Mr. Greenspan's closing submission also criticizes key Crown witnesses at the trial and outlines many alleged falsehoods or inconsistencies in their testimony.

He said the prosecution relied on "disreputable" witnesses who were admitted participants in the fraud. Mr. Eckstein - whom Mr. Greenspan called "a rogue and a liar" - pleaded guilty to fraud and received a conditional sentence of two years less a day. Former chief financial officer Maria Messina was also a participant in the fraud, he said, as were several accounting controllers who testified at the trial that they made false entries in Livent's general ledger.

"It is difficult to conceive of a greater incentive to falsely attribute responsibility to Mr. Gottlieb than the motive to shift blame, which was shared by all of the prosecution's principal witnesses," Mr. Greenspan said.

He said the accounting staff testified at the trial they received all their instructions from Mr. Eckstein. Moreover, he said Mr. Gottlieb was not involved in advertising or the productions at Livent, and was not always present at meetings to review drafts of financial statements.

Mr. Greenspan also argued Mr.

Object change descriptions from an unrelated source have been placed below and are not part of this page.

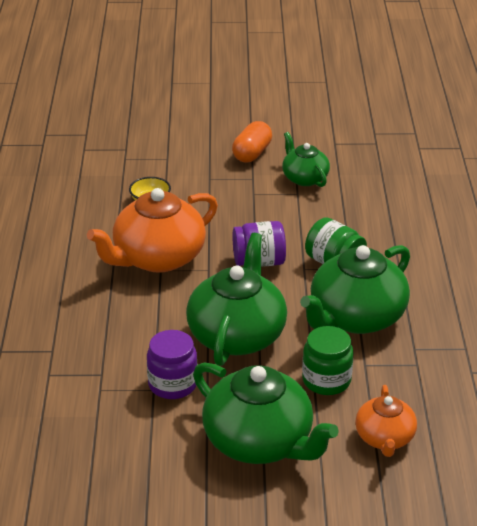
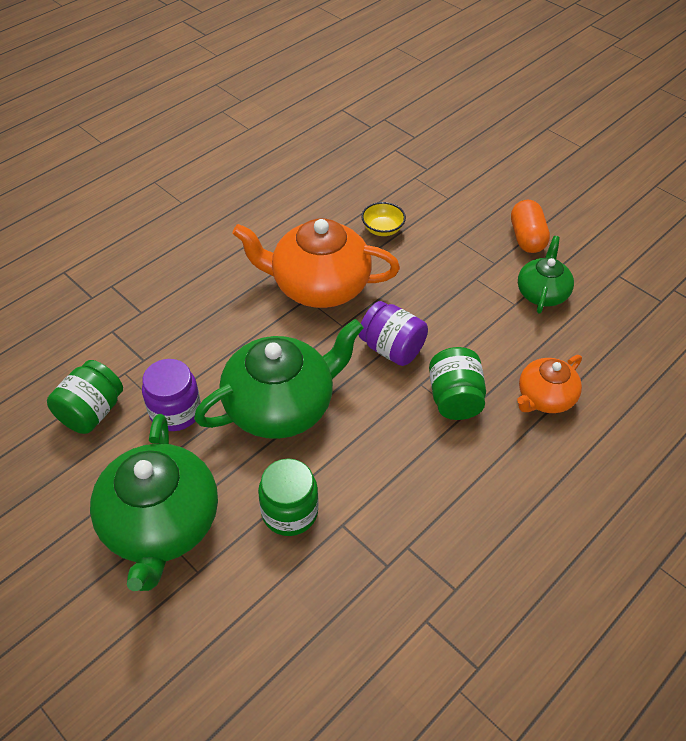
camera: 45 degrees right, 15 degrees up
orange capsule [232,121,272,163] -> orange capsule turned 75 degrees counterclockwise [511,200,550,253]
green teapot [300,245,410,334] -> none
orange teapot [355,385,417,457] -> orange teapot moved to [517,355,582,413]
none -> green jar [47,360,123,434]

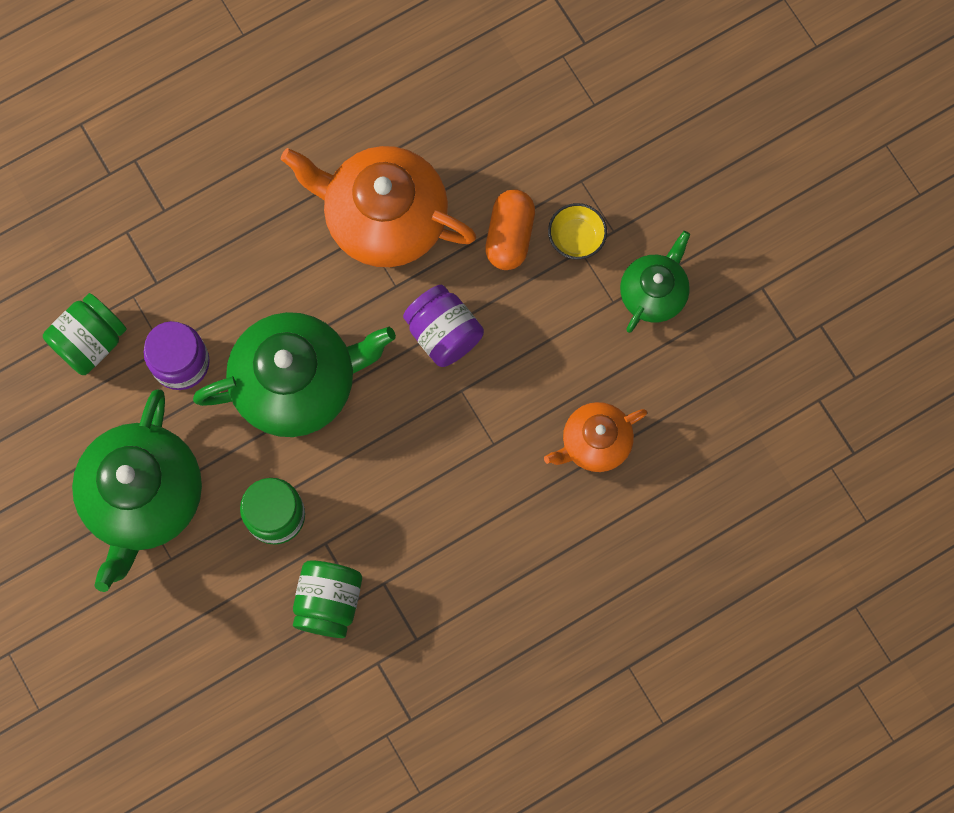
camera: 15 degrees right, 25 degrees up
yellow bowl [361,202,406,236] -> yellow bowl moved to [548,203,607,260]
green jar [429,347,486,420] -> green jar moved to [293,561,362,638]
orange capsule [511,200,550,253] -> orange capsule moved to [485,189,535,270]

Eckstein made the decision to book false invoices as assets on the balance sheet rather than expenses prior to Livent becoming a public company in 1993, and Mr. Gottlieb was unaware the asset figures were misstated when Livent went public.

He added the decision made no accounting sense in terms of benefiting Livent, and the Crown also failed to call any witnesses to testify that the misstated asset figures affected any investor's decision to buy shares at the time of the initial public offering.